项目作者: anu-hub

项目描述 :
Setting up a simple database with PostgreSQL for Data Analytics
高级语言: Python
项目地址: git://github.com/anu-hub/PostgreSQL.git
创建时间: 2020-02-16T23:56:43Z
项目社区:https://github.com/anu-hub/PostgreSQL

开源协议:

下载


Creating a simple database with PostgreSQL

This is a simple project to demonstrate how to setup a simple datatbase in postgreSQL, extract data from JSON files, transform the data and load the data into the anaytical tables.

Data Analysis

Let us create a simple datatbase for a fictitious music streaming company Sparkify whose requirement is to analyze the data they’ve been collecting on songs and user activity on their new music streaming app. To help Sparkify analyze their data, we will create a database and then fact and dimension tables.
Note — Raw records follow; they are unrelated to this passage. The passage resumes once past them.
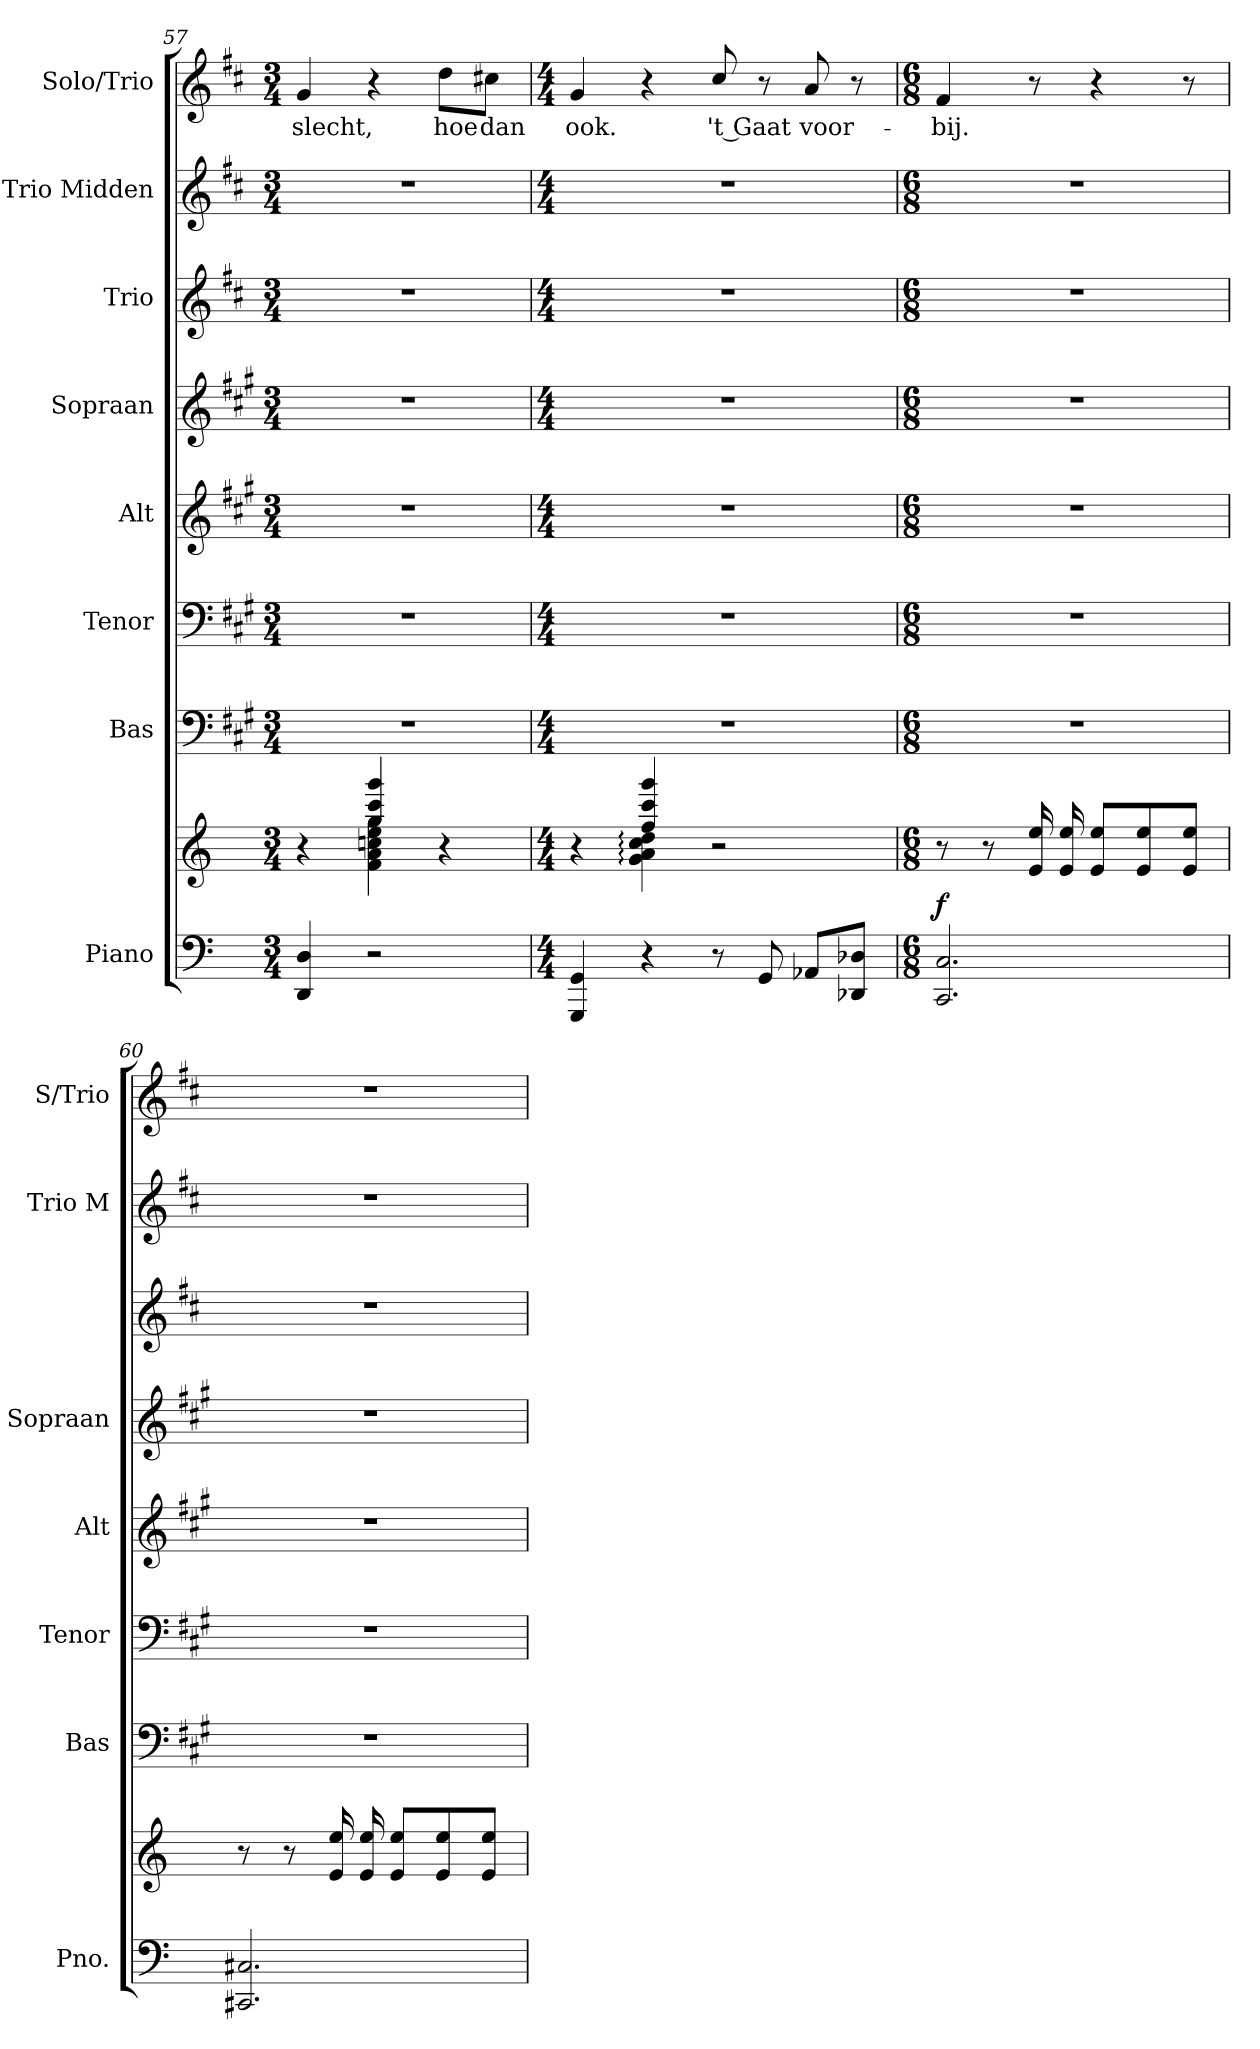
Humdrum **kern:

**kern	**kern	**dynam	**kern	**kern	**kern	**kern	**kern	**kern	**kern	**text
*part8	*part8	*part8	*part7	*part6	*part5	*part4	*part3	*part2	*part1	*part1
*staff9	*staff8	*staff8/9	*staff7	*staff6	*staff5	*staff4	*staff3	*staff2	*staff1	*staff1
*I"Piano	*	*	*I"Bas	*I"Tenor	*I"Alt	*I"Sopraan	*I"Trio	*I"Trio Midden	*I"Solo/Trio	*
*I'Pno.	*	*	*I'Bas	*I'Tenor	*I'Alt	*I'Sopraan	*	*I'Trio M	*I'S/Trio	*
*clefF4	*clefG2	*	*clefF4	*clefF4	*clefG2	*clefG2	*clefG2	*clefG2	*clefG2	*
*	*	*	*ITrd5c9	*ITrd5c9	*ITrd5c9	*ITrd5c9	*ITrd1c2	*ITrd1c2	*ITrd1c2	*
*k[]	*k[]	*	*k[]	*k[]	*k[]	*k[]	*k[]	*k[]	*k[]	*
*M3/4	*M3/4	*	*M3/4	*M3/4	*M3/4	*M3/4	*M3/4	*M3/4	*M3/4	*
=57	=57	=57	=57	=57	=57	=57	=57	=57	=57	=57
*	*^	*	*	*	*	*	*	*	*	*
!	!	!	!	!	!	!	!	!	!	!	!LO:LY:b
4DD/ 4D/	4r	4ryy	.	2.r	2.r	2.r	2.r	2.r	2.r	4f/	slecht,
2r	4gg/ 4ccc/ 4ggg/	4f\ 4a\ 4ccn\ 4ee\ 4gg\	.	.	.	.	.	.	.	4r	.
!	!	!	!	!	!	!	!	!	!	!	!LO:LY:b
.	4r	4ryy	.	.	.	.	.	.	.	8cc\L	hoe
!	!	!	!	!	!	!	!	!	!	!	!LO:LY:b
.	.	.	.	.	.	.	.	.	.	8bn\J	dan
=58	=58	=58	=58	=58	=58	=58	=58	=58	=58	=58	=58
*M4/4	*M4/4	*	*	*M4/4	*M4/4	*M4/4	*M4/4	*M4/4	*M4/4	*M4/4	*
!	!	!	!	!	!	!	!	!	!	!	!LO:LY:b
4GGG/ 4GG/	4r	4ryy	.	1r	1r	1r	1r	1r	1r	4f/	ook.
4r	4g\: 4a\: 4cc\: 4dd\:	4ff/ 4ccc/ 4ggg/	.	.	.	.	.	.	.	4r	.
!	!	!	!	!	!	!	!	!	!	!	!LO:LY:b
8r	2r	2ryy	.	.	.	.	.	.	.	8b/	't Gaat
8GG/	.	.	.	.	.	.	.	.	.	8r	.
!	!	!	!	!	!	!	!	!	!	!	!LO:LY:b
8AA-X/L	.	.	.	.	.	.	.	.	.	8g/	voor-
8DD-X/ 8D-X/J	.	.	.	.	.	.	.	.	.	8r	.
*	*v	*v	*	*	*	*	*	*	*	*	*
=59	=59	=59	=59	=59	=59	=59	=59	=59	=59	=59
*M6/8	*M6/8	*	*M6/8	*M6/8	*M6/8	*M6/8	*M6/8	*M6/8	*M6/8	*
!	!	!LO:DY:a=2	!	!	!	!	!	!	!	!LO:LY:b
2.CC/ 2.C/	8r	f	2.r	2.r	2.r	2.r	2.r	2.r	4e/	-bij.
.	8r	.	.	.	.	.	.	.	.	.
.	16e/ 16ee/	.	.	.	.	.	.	.	8r	.
.	16e/ 16ee/	.	.	.	.	.	.	.	.	.
.	8e/ 8ee/L	.	.	.	.	.	.	.	4r	.
.	8e/ 8ee/	.	.	.	.	.	.	.	.	.
.	8e/ 8ee/J	.	.	.	.	.	.	.	8r	.
!!LO:LB:g=z
=60	=60	=60	=60	=60	=60	=60	=60	=60	=60	=60
2.CC#X/ 2.C#X/	8r	.	2.r	2.r	2.r	2.r	2.r	2.r	2.r	.
.	8r	.	.	.	.	.	.	.	.	.
.	16e/ 16ee/	.	.	.	.	.	.	.	.	.
.	16e/ 16ee/	.	.	.	.	.	.	.	.	.
.	8e/ 8ee/L	.	.	.	.	.	.	.	.	.
.	8e/ 8ee/	.	.	.	.	.	.	.	.	.
.	8e/ 8ee/J	.	.	.	.	.	.	.	.	.
=	=	=	=	=	=	=	=	=	=	=
*-	*-	*-	*-	*-	*-	*-	*-	*-	*-	*-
We will then read and process their log files and create a dashboard to summarize the data.

Data Modeling:

  • Fact Table: songplays (songplay_id pk)
    Fact table is loaded from the log files based on the artist and song information from the songs collection data.
    Artist_Id & Song_Id - These columns are populated from songs and artists dimention table, based on the song title, song duration &
    artist name.
    Start_Time,User_Id,Level,Session_ID,Location & user_agent - Log files

  • Dimension Tables: users(user_id pk), songs(song_id pk), artists(artist_id pk), time(start_time pk)
    User & Time Dimenensions are populated from the log files.
    Songs & Artist dimentions are populated from the songs collection files.

ER Diagram

ER_Diagram

Extract Transform Load(ETL)

We will use three scripts for the ETL process

  1. sql_queries.py: This file contains the queries which can be imported into etl.py and create_table.py.
  2. create_tables.py: This script will create our database and the tables.
  3. etl.py will read the JSON logs, transform the data and load into the tables in the database.

Running the project:

  1. Execute create_tables.py to create the database & tables
  2. Execute etl.py to read, transform and load the data into the tables
  3. In jupyter notebook run Dashboard.ipynb to generate a report with insights into our data.